Esse negócio de meio ambiente, para os moradores das cidades grandes, deve ser alguma coisa etérea, difusa, quase uma tese, porque na prática parece que eles não sabem muito bem como funciona. Bom, eu posso contar também que tenho um gavião, uma família inteira de bem-te-vi, alguns tiês-sangue, rolinhas aos montes, maritacas, uns sanhaços, bandos de bico-de-lacre, noivinhas, aranhas variadas, vagalumes, corujas, sabiás, beija-flores, rãzinhas de estimação, borboletas multicoloridas, entre outros bichos todos soltos, sem contar as maricotinhas ordinaríssimas que já nem correm de mim, comem a ração e bebem água nas vasilhas de Preta Gil sem a menor cerimônia.
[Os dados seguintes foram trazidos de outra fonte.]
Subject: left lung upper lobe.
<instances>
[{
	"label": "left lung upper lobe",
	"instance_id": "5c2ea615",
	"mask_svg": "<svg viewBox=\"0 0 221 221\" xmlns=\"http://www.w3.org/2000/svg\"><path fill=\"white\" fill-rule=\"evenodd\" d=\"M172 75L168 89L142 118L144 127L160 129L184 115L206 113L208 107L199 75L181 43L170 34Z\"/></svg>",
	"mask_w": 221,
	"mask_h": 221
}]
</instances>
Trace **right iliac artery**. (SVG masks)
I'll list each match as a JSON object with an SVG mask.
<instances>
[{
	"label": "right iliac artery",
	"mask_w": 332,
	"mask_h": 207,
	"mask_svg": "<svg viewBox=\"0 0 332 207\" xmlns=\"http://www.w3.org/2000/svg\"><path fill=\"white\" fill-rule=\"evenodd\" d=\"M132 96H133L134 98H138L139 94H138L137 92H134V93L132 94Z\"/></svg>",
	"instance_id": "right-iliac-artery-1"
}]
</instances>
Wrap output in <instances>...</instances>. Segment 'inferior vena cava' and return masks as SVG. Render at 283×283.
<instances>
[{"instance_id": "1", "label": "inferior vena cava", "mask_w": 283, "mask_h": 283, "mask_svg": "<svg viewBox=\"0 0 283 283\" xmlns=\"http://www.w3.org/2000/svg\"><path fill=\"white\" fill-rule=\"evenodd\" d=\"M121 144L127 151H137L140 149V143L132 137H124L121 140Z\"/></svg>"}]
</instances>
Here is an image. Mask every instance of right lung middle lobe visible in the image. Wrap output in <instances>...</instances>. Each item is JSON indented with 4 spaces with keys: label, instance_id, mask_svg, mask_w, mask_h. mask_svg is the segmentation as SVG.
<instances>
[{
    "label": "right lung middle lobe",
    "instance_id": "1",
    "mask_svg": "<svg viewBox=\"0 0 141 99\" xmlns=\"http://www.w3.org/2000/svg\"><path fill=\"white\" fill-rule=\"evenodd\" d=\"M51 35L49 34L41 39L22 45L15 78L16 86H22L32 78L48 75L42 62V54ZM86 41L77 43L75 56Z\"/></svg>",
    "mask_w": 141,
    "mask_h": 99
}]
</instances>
Mudando de assunto, pois...

Meu lagarto havia sumido. Acho mesmo que teve lá seu descontentamento por conta da calúnia e da difamação sofridas e decidiu dar uma área forte, como diz a galera adolescente, então, vazou. Foram meses hibernando na caverninha dele lá, até pensei que tivesse se mudado ou que, na hipótese mais trágica, tivesse sido levado à mesa para degustação de alguns funcionários da construção civil que trabalharam aqui por perto um tempo e são altamente apreciadores dessa iguaria gastronômica, Deus me defenda!

Não como carnes esquisitas, incluindo tudo o que berra e salta como rã, carneiro, cordeiro, coelho e cercanias. Aliás, fui jantar certa vez com minha irmã Clarice e não prestei muita atenção ao pedido dela. Uns vinte minutos depois, vejo diante de minha extasiada irmã uns franguinhos raquíticos muito brancos e estranhei. "É rã", disse ela, da mesma forma que diria 'é batata', a Clarice é assim..., colocando uma pá de cal no meu jantar e me revolvendo perigosamente o estômago frágil, mas é preciso esperar tudo de uma pessoa que come pé de galinha, sabendo-se que pé de galinha é uma indecência, uma transgressão aos bons costumes... Clarice recomenda ao menos uma vez por semana pratadas de pés de galinha à sua resignada empregada, é uma imoralidade. Se eu tivesse de cozinhar pé de galinha, pediria demissão.

Enfim...

Ei-lo de volta ao meu quintal, agora cevadíssimo, um senhor lagartão! E com uma novidade alvissareira: a-cam-pa-nha-do! Vai ver se amigou, amancebou-se, eu nem sei bem como funcionam essas uniões informais, só sei que a moça é menor que ele, mais prateada no dorso e bastante ágil - é sentir a minha presença e ela corre para a caverninha. Ele, não sei se por questão de convivência antiga ou em função do acúmulo de banha - o bicho está um boi! - quando me vê, demora um pouco para sair rebolando de volta para seu esconderijo. E vai sacolejando molemente, sem pressa.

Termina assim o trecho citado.